Ada satu yang saya sudah kirim kuliah di Manado. Dia dari Mandobo. Dia aktif di misdinar, setiap saat dia ada di pastoran. Ada lagi, anak sekolahnya sudah bagus, tapi kedapatan dia main hape, dan dikeluarkan.”

Secara realita jumlah imam pribumi Papua Selatan di Keuskupan Agung Merauke baru 10 orang. Ini terjadi karena kurangnya pembinaan dan tidak adanya seminari. Setiap keuskupan harus punya seminari menengah. Tapi dalam sekian waktu yang cukup lama, Keuskupan Agung Merauke tidak punya seminari menengah.

Dan baru mulai diusahakan pada masa Uskup Mgr. Nicolaus Adi Saputra, dengan adanya Pastor Bonus. Sekolahnya baru dimulai dan peminatnya kurang karena kurangnya sosialisasi, dan kurangnya promosi-promosi panggilan. “Itu yang membuat sampai imam kita kurang”, ujar Vikjen KAMe, Pastor Hendrikus Kariwop MSC.

Hal lain juga yang mempengaruhi kurangnya panggilan generasi muda masuk seminari adalah adanya pemekaran-pemekaran wilayah pemerintahan baru, kabupaten dan provinsi. Itu membuka peluang lapangan kerja begitu luas, dan generasi muda tidak peduli lagi dengan masuk seminari. Peluang lebih banyak terbuka di universitas bidang pemerintahan supaya bisa punya status, punya pekerjaan dan lainnya, ketimbang berkorban untuk pekerjaan menjadi pelayan Tuhan.

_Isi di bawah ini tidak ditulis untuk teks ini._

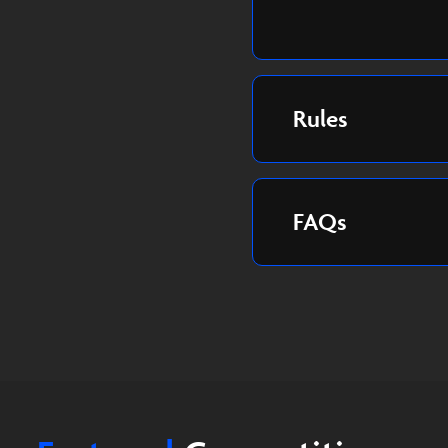
Rules
FAQs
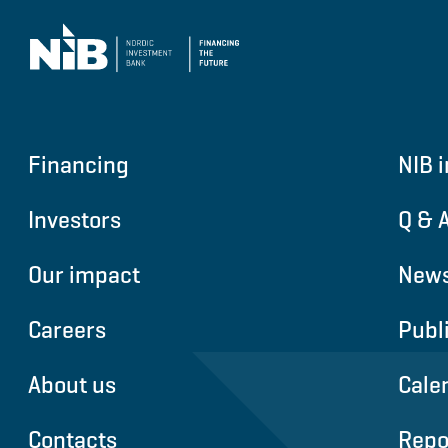
Financing
NIB i
Investors
Q & 
Our impact
News
Careers
Publ
About us
Cale
Contacts
Repo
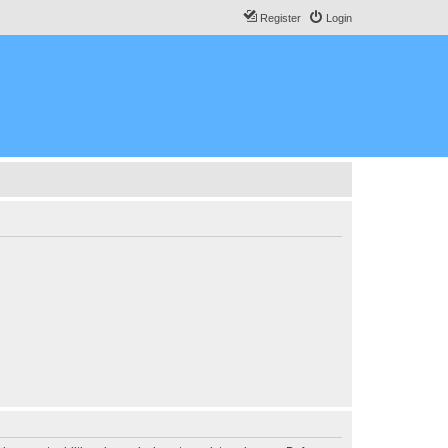
Register
Login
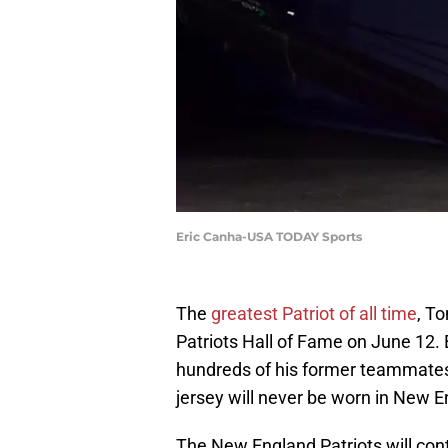
Eric Canha-USA TODAY Sports
The
greatest Patriot of all time
, T
Patriots Hall of Fame on June 12. 
hundreds of his former teammates 
jersey will never be worn in New E
The New England Patriots will con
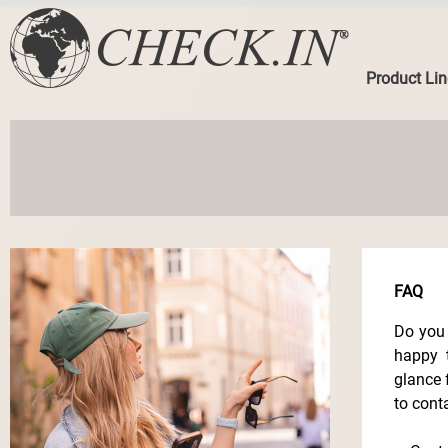
Product Lin
FAQ
Do you 
happy 
glance 
to cont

“Karena itu, sekarang kita KAMe sudah mulai dengan adakan seminari-seminari di masa Uskup Mgr. Petrus Canisius Mandagi MSC. Dengan keberaniannya membuka seminari-seminari kecil di beberapa wilayah, seperti di Tanah Merah Boven Digoel dan seminari menengah di Merauke Pastor Bonus. Jumlah yang masuk, lebih banyak anak-anak keriting. Kita mengharapkan beberapa tahun kemudian ada 10 atau 20 jadi imam asli Papua, itu syukur. Ini jadi harapan bisa mencukupi kekurangan imam pribumi khususnya,” ujar Pastor Paroki Katedral St. Fransiskus Xaverius, Hendrikus Kariwop MSC, pada Minggu 6 Juli 2025 di Winiktit.(*

Paskalis Keagop (Winiktit)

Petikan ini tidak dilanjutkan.